Sounds like she's still holding a lot of anger towards you and just looking for ways to stick it to you.

But you never know. She can sue you even if she doesn't have grounds. Doesn't mean she'll win but it does mean you'll have to either pay an attorney or at least show up in court to defend yourself.

Why not borrow the funds from somewhere else, then pay off the joint account and be done with her?

Send her a note with a copy of the paid receipt and say "I think we're done here".


----------



## Bananapeel (May 4, 2015)

I'm no attorney, but in most states $5000 is too much to do in small claims court. That means she'll have to pay an attorney, assuming she can find one to take the case. She's got absolutely nothing to gain by suing since there are no financial damages. She's bluffing.


----------



## DustyDog (Jul 12, 2016)

EleGirl said:


> Right now I'm working on spinning up a new company I've started. Have several modeling contracts (not fashion modeling, scientific things) and product developments going on.

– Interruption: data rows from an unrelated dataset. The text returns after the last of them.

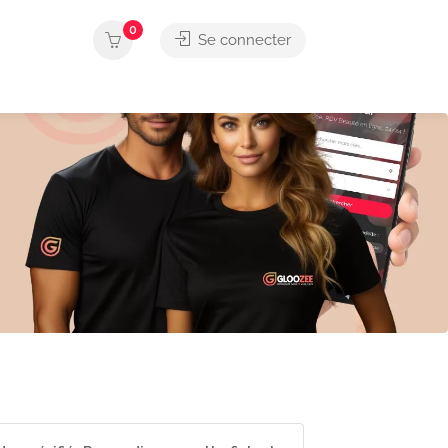
0
Se connecter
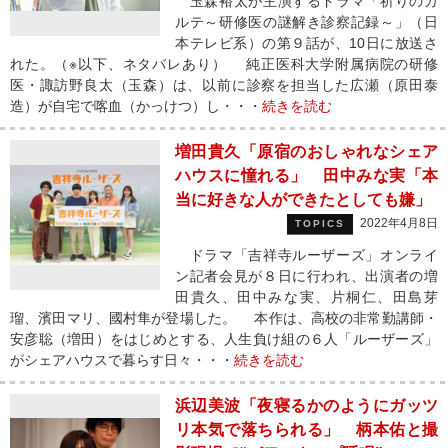
玉森裕太が主演するドラマ「祈りのカ
ルテ～研修医の謎解き診察記録～」（日
本テレビ系）の第９話が、10日に放送さ
れた。（※以下、ネタバレあり） 純正医科大学附属病院の研修
医・諏訪野良太（玉森）は、以前に診察を担当した広瀬（原田泰
造）が自宅で喀血（かっけつ）し・・・
続きを読む
増田貴久「原宿のおしゃれなシェア
ハウスに憧れる」 田中みな実「本
当に好きな人ができたとしても嫌」
2022年4月8日
TOPICS
ドラマ「吉祥寺ルーザーズ」オンライ
ン記者会見が８日に行われ、出演者の増
田貴久、田中みな実、片桐仁、田島芽
瑠、濱田マリ、國村隼が登場した。 本作は、高校の非常勤講師・
安彦聡（増田）をはじめとする、人生負け組の６人「ルーザーズ」
がシェアハウスで暮らす日々・・・
続きを読む
浜辺美波「夜寝るかのようにガッツ
リ本気で落ちられる」 柄本佑と撮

Now I understand why I sensed soulmate vibes coming from you. There was a 20 year span in my career in which "modeling uber alles" ruled the companies for whom I worked and consulted. Never considered myself mathematically adept, despite the SAT score...but somehow I groked modeling at a spiritual level well enough to produce a series of well-received papers on various modeling topics, presented mostly at DesignCon but also at SemiCon in the US and China. Never made it to EU. Darn.


----------